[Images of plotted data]
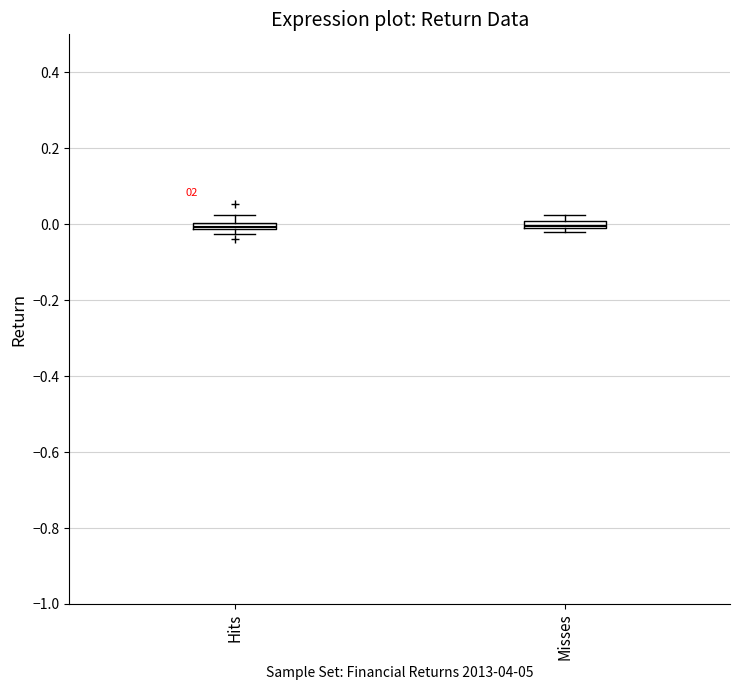

Where is the upper edge of the box for Misses on the y-axis? The values are not printed on the chart, so give them approximately, as read against the axis.

0.00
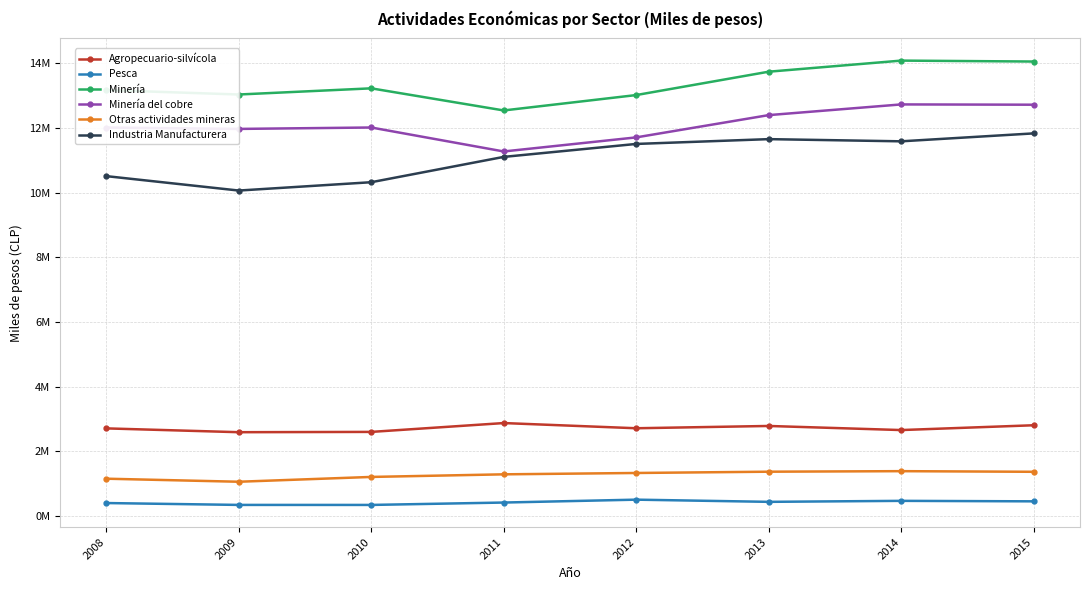

In Industria Manufacturera, how many points are higher than both neighbors (excluding endpoints)?

1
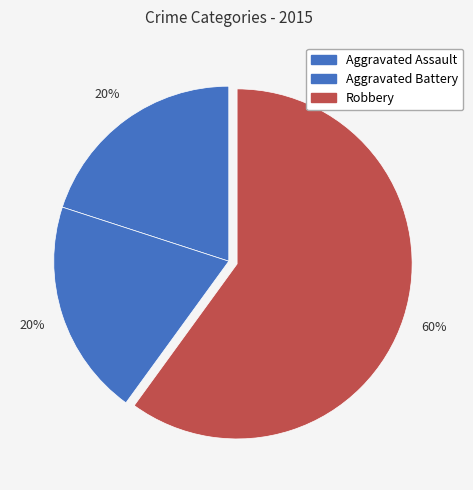

To the nearest percent, what is the difference between the Robbery and Aggravated Assault slice percentages?

40%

- **To-do item**
Output every line of the records above as a numbered list, skipping blank lines and leaving out the pictures.

- **Response area**
1. Where is the upper edge of the box for Misses on the y-axis? The values are not printed on the chart, so give them approximately, as read against the axis.
2. 0.00
3. In Industria Manufacturera, how many points are higher than both neighbors (excluding endpoints)?
4. 1
5. To the nearest percent, what is the difference between the Robbery and Aggravated Assault slice percentages?
6. 40%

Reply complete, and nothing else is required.